▶ **WHAT THE TASK REQUIRES**
Format the text in these items as a JSON list of strings, with one string per line and the blank lines left out. Leave the pictures out of the answer.

▶ **EXERCISE MATERIAL**
BEGIN
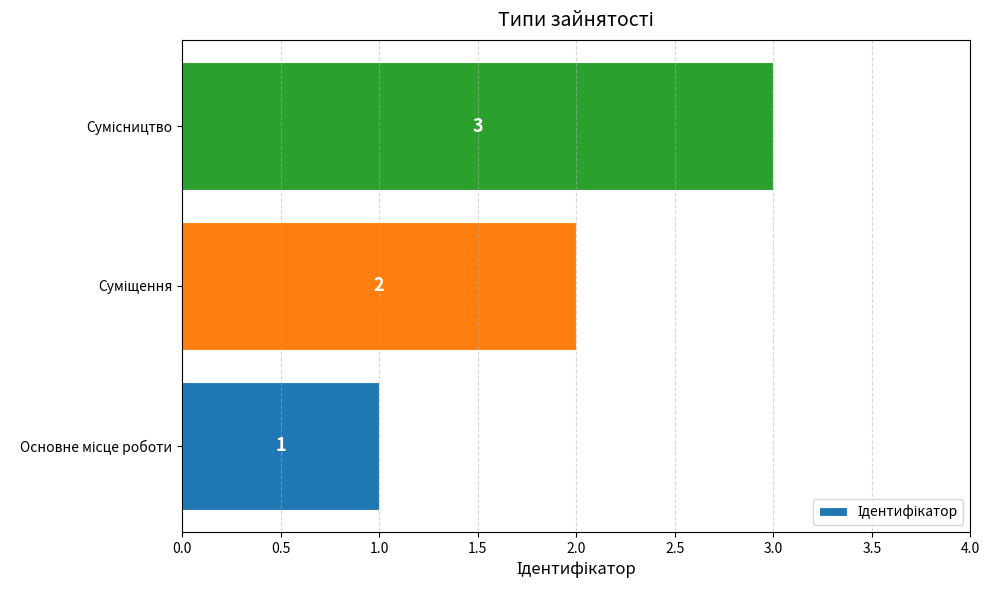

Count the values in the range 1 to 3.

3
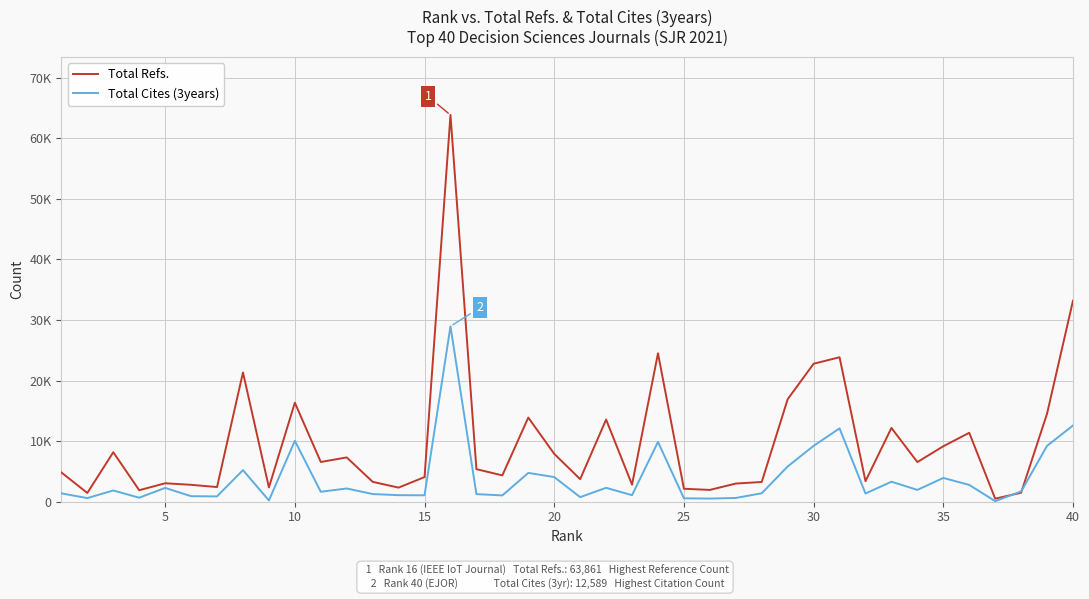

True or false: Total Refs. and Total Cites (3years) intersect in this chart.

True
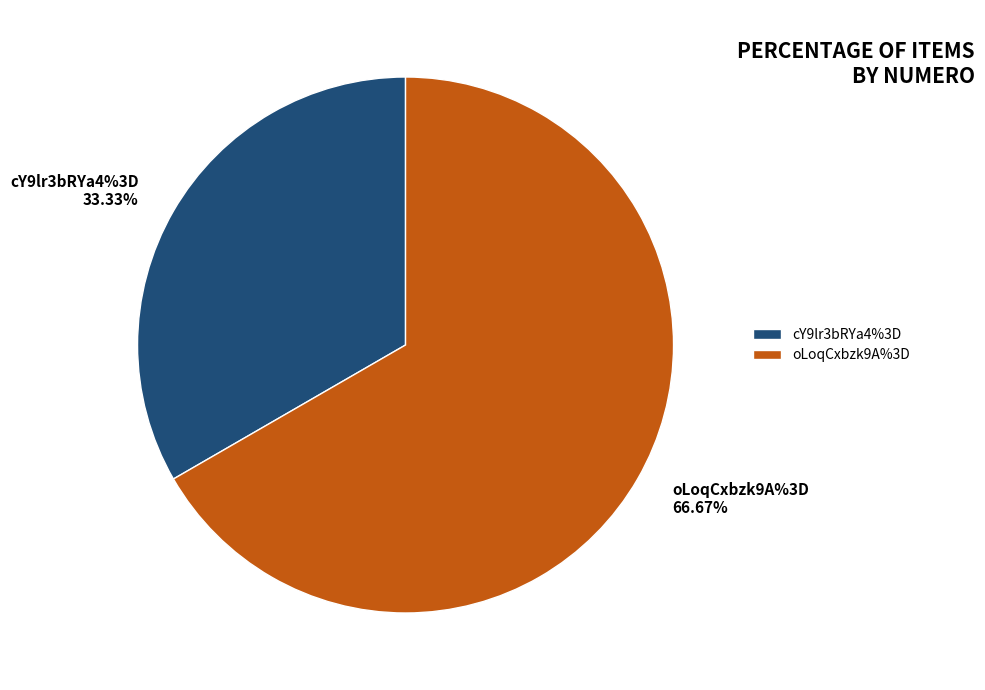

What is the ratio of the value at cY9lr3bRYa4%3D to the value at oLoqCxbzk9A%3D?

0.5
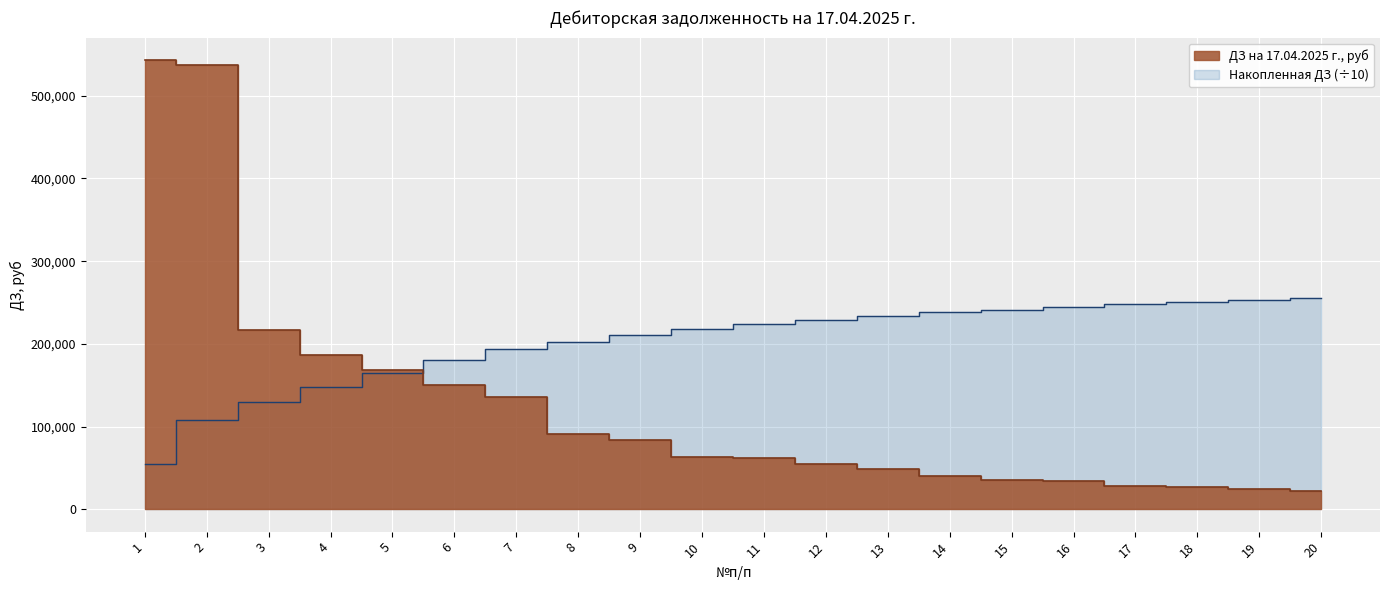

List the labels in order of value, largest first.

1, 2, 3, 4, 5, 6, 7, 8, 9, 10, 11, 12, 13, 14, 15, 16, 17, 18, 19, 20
END
▶ **EXERCISE RESULT**
[
  "Count the values in the range 1 to 3.",
  "3",
  "True or false: Total Refs. and Total Cites (3years) intersect in this chart.",
  "True",
  "What is the ratio of the value at cY9lr3bRYa4%3D to the value at oLoqCxbzk9A%3D?",
  "0.5",
  "List the labels in order of value, largest first.",
  "1, 2, 3, 4, 5, 6, 7, 8, 9, 10, 11, 12, 13, 14, 15, 16, 17, 18, 19, 20"
]